What you are asked to do:
Below are some records. Pull every line that contains the word "when".

Information supplied:
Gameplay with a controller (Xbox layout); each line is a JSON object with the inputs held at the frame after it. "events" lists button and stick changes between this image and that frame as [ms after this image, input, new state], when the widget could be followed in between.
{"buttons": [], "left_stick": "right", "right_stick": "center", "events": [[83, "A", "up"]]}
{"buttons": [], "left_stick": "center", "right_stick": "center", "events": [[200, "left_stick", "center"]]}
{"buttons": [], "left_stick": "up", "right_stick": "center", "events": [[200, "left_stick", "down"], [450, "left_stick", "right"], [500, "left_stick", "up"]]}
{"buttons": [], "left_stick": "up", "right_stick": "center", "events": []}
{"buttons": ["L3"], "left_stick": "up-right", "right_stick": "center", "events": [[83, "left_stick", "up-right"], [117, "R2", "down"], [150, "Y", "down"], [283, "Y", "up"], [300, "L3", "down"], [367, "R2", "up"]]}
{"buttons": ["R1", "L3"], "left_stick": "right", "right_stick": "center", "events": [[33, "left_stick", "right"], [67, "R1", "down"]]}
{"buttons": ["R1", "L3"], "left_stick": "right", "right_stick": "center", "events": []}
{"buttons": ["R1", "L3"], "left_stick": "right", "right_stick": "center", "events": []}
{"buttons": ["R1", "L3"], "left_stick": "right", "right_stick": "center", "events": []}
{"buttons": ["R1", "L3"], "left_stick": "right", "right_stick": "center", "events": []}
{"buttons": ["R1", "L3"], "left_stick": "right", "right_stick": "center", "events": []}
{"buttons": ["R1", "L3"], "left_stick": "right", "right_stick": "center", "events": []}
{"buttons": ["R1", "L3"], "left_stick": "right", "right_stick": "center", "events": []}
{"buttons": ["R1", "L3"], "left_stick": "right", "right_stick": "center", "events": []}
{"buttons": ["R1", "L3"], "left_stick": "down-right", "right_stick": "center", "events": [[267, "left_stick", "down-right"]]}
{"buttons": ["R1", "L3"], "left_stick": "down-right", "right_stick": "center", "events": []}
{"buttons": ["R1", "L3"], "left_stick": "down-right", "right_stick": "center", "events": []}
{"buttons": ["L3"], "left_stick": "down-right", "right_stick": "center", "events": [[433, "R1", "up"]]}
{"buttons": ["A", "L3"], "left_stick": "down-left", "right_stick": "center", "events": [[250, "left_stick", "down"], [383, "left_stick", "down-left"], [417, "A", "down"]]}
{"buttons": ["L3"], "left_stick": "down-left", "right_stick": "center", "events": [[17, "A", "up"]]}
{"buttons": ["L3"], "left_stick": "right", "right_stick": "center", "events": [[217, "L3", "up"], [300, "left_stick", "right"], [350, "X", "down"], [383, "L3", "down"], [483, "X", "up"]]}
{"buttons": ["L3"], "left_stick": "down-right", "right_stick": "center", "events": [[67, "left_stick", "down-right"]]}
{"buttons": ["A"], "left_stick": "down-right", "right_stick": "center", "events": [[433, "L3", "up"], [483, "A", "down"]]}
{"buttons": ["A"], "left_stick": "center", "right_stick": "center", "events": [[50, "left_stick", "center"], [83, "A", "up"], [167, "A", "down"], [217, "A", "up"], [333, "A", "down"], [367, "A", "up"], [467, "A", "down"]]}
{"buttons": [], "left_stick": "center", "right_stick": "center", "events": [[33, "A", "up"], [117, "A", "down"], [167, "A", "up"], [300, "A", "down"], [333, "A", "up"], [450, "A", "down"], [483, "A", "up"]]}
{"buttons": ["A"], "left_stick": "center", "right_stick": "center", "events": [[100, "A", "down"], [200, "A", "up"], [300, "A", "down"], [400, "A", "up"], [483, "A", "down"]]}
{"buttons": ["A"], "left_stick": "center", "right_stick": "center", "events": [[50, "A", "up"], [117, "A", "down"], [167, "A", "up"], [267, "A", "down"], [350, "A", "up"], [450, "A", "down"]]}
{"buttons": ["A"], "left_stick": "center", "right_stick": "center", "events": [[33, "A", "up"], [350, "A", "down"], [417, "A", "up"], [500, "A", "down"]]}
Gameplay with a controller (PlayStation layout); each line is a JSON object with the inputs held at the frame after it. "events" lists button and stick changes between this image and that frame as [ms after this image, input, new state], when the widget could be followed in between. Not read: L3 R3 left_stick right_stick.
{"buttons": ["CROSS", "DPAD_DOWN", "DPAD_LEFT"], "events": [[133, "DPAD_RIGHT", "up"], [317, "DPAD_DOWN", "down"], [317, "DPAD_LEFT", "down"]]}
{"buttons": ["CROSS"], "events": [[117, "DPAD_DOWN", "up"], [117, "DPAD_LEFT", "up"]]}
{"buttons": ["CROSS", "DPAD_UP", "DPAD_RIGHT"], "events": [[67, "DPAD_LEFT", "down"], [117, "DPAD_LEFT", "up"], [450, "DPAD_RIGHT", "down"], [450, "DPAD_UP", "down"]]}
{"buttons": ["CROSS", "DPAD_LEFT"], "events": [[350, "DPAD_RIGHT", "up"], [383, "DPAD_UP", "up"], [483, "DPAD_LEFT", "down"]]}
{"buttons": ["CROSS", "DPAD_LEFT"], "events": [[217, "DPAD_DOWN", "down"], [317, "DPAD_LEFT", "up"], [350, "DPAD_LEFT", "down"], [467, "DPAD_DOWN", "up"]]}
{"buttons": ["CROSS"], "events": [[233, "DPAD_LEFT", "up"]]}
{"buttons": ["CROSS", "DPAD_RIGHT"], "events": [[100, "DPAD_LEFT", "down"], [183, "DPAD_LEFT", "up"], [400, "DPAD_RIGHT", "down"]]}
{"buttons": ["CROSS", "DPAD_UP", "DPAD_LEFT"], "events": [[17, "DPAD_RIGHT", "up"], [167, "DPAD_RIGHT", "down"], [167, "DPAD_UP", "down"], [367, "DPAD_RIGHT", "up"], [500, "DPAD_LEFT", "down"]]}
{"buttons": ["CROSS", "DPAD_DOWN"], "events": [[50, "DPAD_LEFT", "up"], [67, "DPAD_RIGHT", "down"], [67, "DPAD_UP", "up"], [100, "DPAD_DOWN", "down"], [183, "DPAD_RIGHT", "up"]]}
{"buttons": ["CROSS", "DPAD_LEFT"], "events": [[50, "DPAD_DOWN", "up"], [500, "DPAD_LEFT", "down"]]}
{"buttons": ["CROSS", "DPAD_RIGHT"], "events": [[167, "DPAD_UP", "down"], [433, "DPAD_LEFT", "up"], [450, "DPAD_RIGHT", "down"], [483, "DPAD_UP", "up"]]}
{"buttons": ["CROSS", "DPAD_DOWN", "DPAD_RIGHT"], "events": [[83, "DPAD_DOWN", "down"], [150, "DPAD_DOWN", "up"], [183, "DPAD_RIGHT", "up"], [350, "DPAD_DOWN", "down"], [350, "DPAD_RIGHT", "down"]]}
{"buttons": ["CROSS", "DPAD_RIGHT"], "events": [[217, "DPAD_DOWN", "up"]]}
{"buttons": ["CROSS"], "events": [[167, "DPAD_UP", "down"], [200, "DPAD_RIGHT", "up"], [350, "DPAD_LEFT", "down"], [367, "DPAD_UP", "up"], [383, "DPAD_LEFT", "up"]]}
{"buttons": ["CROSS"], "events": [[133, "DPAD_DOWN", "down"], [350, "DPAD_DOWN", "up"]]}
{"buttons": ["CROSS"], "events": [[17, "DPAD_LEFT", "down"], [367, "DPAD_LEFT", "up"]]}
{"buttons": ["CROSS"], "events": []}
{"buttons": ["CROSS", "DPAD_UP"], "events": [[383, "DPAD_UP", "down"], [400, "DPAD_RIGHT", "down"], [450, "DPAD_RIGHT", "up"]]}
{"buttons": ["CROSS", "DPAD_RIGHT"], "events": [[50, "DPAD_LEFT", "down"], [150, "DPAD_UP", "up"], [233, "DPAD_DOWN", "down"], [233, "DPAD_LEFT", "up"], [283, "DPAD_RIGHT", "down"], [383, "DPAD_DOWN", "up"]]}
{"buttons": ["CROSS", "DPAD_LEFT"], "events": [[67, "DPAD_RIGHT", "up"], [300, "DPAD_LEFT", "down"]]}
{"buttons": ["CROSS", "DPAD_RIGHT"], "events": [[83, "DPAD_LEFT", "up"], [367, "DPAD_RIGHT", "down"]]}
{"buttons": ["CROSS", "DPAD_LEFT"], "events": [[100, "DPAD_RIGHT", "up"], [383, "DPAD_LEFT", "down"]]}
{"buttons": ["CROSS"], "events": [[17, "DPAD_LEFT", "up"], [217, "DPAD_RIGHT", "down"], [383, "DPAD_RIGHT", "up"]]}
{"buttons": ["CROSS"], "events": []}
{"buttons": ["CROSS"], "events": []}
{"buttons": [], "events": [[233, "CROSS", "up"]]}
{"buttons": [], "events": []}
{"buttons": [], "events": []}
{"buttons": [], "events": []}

Answer area:
Gameplay with a controller (Xbox layout); each line is a JSON object with the inputs held at the frame after it. "events" lists button and stick changes between this image and that frame as [ms after this image, input, new state], when the widget could be followed in between.
Gameplay with a controller (PlayStation layout); each line is a JSON object with the inputs held at the frame after it. "events" lists button and stick changes between this image and that frame as [ms after this image, input, new state], when the widget could be followed in between. Not read: L3 R3 left_stick right_stick.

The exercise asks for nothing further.